Natl Sci Rev. 2024 Mar 18;11(5):nwae102. doi: 10.1093/nsr/nwae102. eCollection 2024 May.

Abstract

Spiking neural networks (SNNs) are gaining increasing attention for their biological plausibility and potential for improved computational efficiency. To match the high spatial-temporal dynamics in SNNs, neuromorphic chips are highly desired to execute SNNs in hardware-based neuron and synapse circuits directly. This paper presents a large-scale neuromorphic chip named Darwin3 with a novel instruction set architecture, which comprises 10 primary instructions and a few extended instructions. It supports flexible neuron model programming and local learning rule designs.

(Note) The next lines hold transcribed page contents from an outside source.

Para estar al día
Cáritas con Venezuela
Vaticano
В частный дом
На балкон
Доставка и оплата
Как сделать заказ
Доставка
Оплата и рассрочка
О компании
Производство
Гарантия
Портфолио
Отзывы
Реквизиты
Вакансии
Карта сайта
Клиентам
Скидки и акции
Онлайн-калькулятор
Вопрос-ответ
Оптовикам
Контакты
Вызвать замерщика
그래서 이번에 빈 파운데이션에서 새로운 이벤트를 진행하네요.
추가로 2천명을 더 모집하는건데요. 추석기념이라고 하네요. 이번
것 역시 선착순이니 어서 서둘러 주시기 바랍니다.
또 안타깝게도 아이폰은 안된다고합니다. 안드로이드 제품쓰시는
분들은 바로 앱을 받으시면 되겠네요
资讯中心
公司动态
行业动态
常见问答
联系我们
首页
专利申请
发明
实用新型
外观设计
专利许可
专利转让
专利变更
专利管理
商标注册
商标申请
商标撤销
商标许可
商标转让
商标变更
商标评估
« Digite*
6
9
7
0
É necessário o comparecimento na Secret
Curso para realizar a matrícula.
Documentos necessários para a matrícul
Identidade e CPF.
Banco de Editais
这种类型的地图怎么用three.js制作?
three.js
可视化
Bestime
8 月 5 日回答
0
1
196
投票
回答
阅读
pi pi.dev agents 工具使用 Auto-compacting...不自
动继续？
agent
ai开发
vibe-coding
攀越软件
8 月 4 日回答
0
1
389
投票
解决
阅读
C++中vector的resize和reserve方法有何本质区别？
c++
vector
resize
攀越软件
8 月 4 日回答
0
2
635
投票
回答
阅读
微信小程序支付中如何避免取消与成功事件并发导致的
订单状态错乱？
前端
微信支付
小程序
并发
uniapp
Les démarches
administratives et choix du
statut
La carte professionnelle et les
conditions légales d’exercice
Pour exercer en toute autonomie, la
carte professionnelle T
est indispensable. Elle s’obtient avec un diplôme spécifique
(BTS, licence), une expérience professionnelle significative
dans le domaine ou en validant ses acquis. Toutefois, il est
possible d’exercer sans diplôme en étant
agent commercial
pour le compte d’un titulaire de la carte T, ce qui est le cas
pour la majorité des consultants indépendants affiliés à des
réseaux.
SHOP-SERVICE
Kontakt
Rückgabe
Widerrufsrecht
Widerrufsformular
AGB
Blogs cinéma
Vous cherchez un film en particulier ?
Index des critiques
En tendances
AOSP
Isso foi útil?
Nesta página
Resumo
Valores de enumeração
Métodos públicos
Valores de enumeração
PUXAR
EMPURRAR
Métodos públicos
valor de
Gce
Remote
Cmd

The Darwin3 chip architecture is designed in a mesh of computing nodes with an innovative routing algorithm. We used a compression mechanism to represent synaptic connections, significantly reducing memory usage. The Darwin3 chip supports up to 2.35 million neurons, making it the largest of its kind on the neuron scale. The experimental results showed that the code density was improved by up to 28.3× in Darwin3, and that the neuron core fan-in and fan-out were improved by up to 4096× and 3072× by connection compression compared to the physical memory depth. Our Darwin3 chip also provided memory saving between 6.8× and 200.8× when mapping convolutional spiking neural networks onto the chip, demonstrating state-of-the-art performance in accuracy and latency compared to other neuromorphic chips.

Keywords: connectivity compression; instruction set architecture; neuromorphic computing; spiking neural network.